Er könne sich den Namen nicht merken, weil er ihn nicht aussprechen könne, antwortete er. Auch Kitti müsse jedes Mal nachdenken. Ein arabischer Name mit mindestens zwei »ch«, es könne aber auch ein Doppelname sein.

Vom Ungeborenen wusste sie den Vater. Es war ihr Vermieter, mit dem sie schlief, weil er ihr angeboten hatte, sie dürfe umsonst wohnen, wenn sie ihn ab und zu lasse. Er wolle nicht unverschämt sein, höchstens ein- bis zweimal in der Woche. Und keine Spielchen. Ganz normal durchschnittlich. Nichts Absonderliches. Auf so eine Idee würde er gar nicht kommen. Allerdings verbiete er Männerbesuche, der Mann sei er, genau genommen der Herr, nicht einer unter ferner liefen, falls sie das noch nicht überrissen habe. Hatte sie nicht. Sie wollte auch nicht darüber nachdenken, was der Unterschied zwischen einem Mann und einem Herrn war, rein äußerlich jedenfalls sah sie keinen. Als er von ihrer Schwangerschaft erfuhr, wollte er nichts mehr mit ihr zu tun haben. So drückte er sich aus. Ehrlich und kalt. Er werde alles abstreiten. Falls sie an Alimente oder so denke. Bis nach der Geburt könne sie bleiben, er sei schließlich kein Unmensch. Bis sie wieder »zu Kräften gekommen« sei. Der Herr war verheiratet, und Kitti hatte ihm Verschwiegenheit versprochen. Sie war nicht hinterrücks.
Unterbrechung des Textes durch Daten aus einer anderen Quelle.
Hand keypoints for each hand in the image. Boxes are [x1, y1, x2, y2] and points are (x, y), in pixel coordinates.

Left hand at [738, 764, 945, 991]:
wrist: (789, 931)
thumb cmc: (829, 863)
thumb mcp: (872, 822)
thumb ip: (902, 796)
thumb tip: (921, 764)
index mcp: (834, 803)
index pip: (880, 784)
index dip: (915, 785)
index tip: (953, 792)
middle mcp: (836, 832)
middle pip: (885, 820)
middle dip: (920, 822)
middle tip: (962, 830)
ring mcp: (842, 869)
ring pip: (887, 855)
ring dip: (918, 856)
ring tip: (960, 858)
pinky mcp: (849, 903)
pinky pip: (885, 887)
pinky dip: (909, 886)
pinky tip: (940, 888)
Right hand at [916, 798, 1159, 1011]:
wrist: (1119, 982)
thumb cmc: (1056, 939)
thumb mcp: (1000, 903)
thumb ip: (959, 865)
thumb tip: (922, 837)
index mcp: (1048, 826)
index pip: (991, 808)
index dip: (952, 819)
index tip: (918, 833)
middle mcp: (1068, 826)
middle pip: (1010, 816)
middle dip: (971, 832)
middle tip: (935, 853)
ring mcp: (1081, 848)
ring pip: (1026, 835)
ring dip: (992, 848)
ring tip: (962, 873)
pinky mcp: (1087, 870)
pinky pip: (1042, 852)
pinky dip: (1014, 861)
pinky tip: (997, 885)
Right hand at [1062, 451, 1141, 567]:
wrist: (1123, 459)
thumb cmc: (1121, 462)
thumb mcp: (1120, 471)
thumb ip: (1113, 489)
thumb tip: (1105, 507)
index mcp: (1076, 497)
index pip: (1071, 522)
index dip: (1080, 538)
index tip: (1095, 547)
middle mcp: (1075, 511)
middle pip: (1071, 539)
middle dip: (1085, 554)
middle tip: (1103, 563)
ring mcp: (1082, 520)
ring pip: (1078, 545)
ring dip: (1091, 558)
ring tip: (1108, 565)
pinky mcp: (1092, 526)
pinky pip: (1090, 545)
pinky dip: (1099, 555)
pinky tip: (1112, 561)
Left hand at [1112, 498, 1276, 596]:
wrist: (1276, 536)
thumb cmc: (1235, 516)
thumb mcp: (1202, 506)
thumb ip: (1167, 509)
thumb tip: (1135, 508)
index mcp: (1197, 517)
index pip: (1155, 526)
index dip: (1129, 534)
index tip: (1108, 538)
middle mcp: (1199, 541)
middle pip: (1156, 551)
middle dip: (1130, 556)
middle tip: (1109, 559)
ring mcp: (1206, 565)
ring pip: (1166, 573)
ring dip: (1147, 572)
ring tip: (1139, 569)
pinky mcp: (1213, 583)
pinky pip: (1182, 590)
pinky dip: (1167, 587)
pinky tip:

Verschwiegenheit allerdings nur seiner Frau gegenüber. So nahm sie das Wort. Also nicht Verschwiegenheit einem Fremden gegenüber — zum Beispiel Richard. Ihm erzählte sie alles. Und das gleich bei ihrem ersten Besuch in seiner Wohnung. In Anwesenheit von Putzi, die auf Richards Knie saß und seine Haare drehte und das freie Händchen auf Schamaschs Kopf legte, der das geduldig geschehen ließ. Mein Bruder war ein schamhafter Mensch, über Sex wollte er nicht reden, mit niemandem, und Sexgeschichten wollte er sich nicht anhören, von niemandem. Er machte darauf aufmerksam, dass ein Kind anwesend sei und dass man nicht ausschließen könne, ob nicht auch das Kind im Mutterbauch mitkriege, wenn oben über seinen Vater schlecht geredet werde. Aber Kitti plapperte, wie es ihre Art war, wenn sie keine Veranlassung sah, geheimnisvoll zu wirken. Sie sah keine Veranlassung mehr. Sie meinte, meinen Bruder bereits zu haben.